Puis, comment peut-on nous expliquer, en haut lieu, qu'entre seulement le mois de mai et août dernier, environ 3.600 milliards de dinars (25 milliards de d'euros) sont imprimés, sans que rien ne puisse changer dans le quotidien de nos citoyens ?

Pourquoi on est comme ça, pardi, une rare espèce de «planificateurs de dernière minute», sans stratégie communicative ni vision d'avenir ? 

C'est très facile de relancer la planche à billets, mais allons prévoir la suite ! Et savoir que le gouvernement compte accélérer encore davantage, pour boucler l'exercice budgétaire de 2018, l'impression des billets et la dégradation des réserves de change à près de 34 milliards de dollars d'ici 2021, alors qu'elles étaient de l'ordre de 195 milliards en juin 2014, donne vraiment des vertiges à la tête. Et pendant tout ce temps, tonton FMI et ses experts attitrés critiquent sévèrement nos hésitations, nos dérobades et nos mauvais calculs, les yeux rivés sur nos puits de pétrole !

Déjà, ce «fonds stimulateur de faillite des nations», si j'ose l'expression, nous a avertis des graves déséquilibres budgétaires, des tensions inflationnistes et de l'accélération de la perte des réserves de change que peut causer cette planche à billets ! N'est-il pas en train de nous proposer ses services, au cas où... 

Il est fort à craindre qu'après avoir perdu le contrôle du gouvernail du bateau, l'exécutif ne saura freiner sa glissade au naufrage.

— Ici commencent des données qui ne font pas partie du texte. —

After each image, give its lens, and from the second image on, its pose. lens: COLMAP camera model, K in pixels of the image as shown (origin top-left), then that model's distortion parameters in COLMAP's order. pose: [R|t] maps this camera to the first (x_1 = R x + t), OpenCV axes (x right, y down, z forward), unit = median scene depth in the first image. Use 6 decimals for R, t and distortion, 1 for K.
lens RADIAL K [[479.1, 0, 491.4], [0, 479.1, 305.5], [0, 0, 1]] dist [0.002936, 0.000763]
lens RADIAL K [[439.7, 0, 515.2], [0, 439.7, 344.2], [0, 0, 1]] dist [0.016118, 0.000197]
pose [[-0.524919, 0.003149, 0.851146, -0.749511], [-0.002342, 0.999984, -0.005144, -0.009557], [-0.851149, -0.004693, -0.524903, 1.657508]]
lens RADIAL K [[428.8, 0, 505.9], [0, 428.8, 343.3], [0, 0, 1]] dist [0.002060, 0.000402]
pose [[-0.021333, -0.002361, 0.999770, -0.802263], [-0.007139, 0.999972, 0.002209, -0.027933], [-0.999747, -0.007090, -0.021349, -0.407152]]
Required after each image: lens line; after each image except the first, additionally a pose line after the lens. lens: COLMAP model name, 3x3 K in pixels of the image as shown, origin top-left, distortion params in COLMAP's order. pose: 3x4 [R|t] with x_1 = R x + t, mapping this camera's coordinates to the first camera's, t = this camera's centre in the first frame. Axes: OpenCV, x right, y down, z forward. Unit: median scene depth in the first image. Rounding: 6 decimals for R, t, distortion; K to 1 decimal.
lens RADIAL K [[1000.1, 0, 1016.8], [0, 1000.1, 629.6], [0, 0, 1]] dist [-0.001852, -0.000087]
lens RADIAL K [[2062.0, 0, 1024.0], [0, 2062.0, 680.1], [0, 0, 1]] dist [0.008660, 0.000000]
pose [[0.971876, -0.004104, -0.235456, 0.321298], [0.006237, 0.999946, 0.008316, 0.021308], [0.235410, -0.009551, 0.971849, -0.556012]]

Puis, y a-t-il quelqu'un dans la salle pour nous dire où sont passées les déclarations «alarmistes» de Ahmed Ouyahia ? Celui-ci s'est inquiété, on s'en souvient tous, il y a plus d'un an que l'Etat ne soit en mesure de payer ses propres fonctionnaires? Et depuis, aucune réaction, rien ! L'unique remède qu'il a trouvé est, semble-t-il, d'augmenter les frais de production des documents biométriques, au moment où nos jeunes, parfois hyper-diplômés, prennent la route de l'Europe en clandestins. Où va-t-on comme ça, mon Dieu ? Faut-il leur répéter combien de fois cette question pour qu'ils comprennent qu'on est au fond du trou ? Je parle de nos responsables, bien sûr.